I also profoundly thank the Minister and the noble Baroness, Lady Thornton, for organising the meeting last week with the Minister in the other place and the Bill team, which many of us attended. It gave us a chance to ask some questions and to get responses, if not always ones that we could regard as wholly satisfactory given our concerns.

Given the pressure on time, I will make six quick points. I remain puzzled by the Government’s wish to press forward now with this legislation. First, we would have to travel a long way to find people who are seriously critical of the present commissions’ work. Of course, things could always be improved, but all the commissions have done sterling work—and made considerable cash savings, as the Government have required of them. Regulation is complex and detailed; it requires long and painstaking work. To destabilise these three commissions now, when they are at the point where they are working so effectively, begs a much broader question; is it really being done because the Government feel that it will improve the regulatory landscape? Or, is it in fact being done because of the pressure of the NHS’s review of its arm’s-length bodies and the desperate desire that exists within the Department of Health to hit the target of reducing their number?

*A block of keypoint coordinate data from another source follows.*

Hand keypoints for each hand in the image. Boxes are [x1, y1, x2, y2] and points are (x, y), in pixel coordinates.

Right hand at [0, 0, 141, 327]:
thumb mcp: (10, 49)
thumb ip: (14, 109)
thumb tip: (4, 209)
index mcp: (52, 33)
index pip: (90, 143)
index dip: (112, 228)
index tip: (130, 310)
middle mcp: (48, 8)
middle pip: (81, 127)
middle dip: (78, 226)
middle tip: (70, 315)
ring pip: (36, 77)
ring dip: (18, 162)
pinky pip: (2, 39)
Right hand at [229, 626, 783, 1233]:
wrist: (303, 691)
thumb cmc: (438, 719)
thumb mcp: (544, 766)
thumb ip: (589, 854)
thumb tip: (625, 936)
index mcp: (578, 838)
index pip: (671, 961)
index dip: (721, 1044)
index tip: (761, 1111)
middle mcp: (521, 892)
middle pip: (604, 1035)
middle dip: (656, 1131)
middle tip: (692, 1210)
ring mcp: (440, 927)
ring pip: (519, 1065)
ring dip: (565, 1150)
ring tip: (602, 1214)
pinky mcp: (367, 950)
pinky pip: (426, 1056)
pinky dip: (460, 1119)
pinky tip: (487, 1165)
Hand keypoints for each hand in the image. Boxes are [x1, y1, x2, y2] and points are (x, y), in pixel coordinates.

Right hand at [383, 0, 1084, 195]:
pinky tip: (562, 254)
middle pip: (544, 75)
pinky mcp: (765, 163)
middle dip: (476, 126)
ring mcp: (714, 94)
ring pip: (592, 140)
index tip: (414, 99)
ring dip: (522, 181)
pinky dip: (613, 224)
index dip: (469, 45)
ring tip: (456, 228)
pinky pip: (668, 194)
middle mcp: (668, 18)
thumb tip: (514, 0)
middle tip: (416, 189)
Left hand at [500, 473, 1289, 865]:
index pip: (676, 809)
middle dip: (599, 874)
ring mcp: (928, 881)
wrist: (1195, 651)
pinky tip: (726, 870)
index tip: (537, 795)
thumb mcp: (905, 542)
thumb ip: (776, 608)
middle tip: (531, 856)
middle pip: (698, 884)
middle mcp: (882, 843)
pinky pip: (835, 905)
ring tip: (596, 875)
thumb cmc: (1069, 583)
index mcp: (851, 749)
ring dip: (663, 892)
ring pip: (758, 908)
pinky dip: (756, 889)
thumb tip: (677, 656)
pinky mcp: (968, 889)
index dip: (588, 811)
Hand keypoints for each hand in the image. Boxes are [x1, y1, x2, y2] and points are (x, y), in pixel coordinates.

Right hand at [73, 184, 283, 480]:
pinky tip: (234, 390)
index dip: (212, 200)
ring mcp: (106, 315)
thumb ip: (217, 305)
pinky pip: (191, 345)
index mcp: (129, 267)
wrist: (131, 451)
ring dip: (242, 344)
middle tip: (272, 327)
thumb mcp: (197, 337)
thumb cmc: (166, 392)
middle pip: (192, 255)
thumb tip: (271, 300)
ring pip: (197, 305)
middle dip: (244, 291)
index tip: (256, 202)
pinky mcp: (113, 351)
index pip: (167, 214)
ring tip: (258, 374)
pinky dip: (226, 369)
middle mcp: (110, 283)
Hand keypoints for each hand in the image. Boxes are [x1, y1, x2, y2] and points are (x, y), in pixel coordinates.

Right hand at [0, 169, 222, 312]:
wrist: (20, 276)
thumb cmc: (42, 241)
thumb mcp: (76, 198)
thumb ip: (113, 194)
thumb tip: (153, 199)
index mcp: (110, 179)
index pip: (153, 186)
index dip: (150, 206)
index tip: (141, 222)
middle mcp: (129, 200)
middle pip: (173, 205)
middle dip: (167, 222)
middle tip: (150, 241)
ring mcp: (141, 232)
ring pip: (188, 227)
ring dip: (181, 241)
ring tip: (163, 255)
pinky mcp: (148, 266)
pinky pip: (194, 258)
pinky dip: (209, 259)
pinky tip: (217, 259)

If, as I suspect may be the case, it is the latter, this House should ask some fundamental questions about whether that is an aim worth pursuing and whether, provided the commissions work together sensibly and constructively—as they do—that is not enough of an efficiency saving in itself. That question is bothering many of us, quite apart from the question that the noble Baroness, Lady Cumberlege, raised about why this is happening now. Some of us are very puzzled about why the Government should wish to proceed now when the Minister’s review of the NHS is not yet complete. It does not make very good sense. Why merge the organisations at all and, particularly, why now?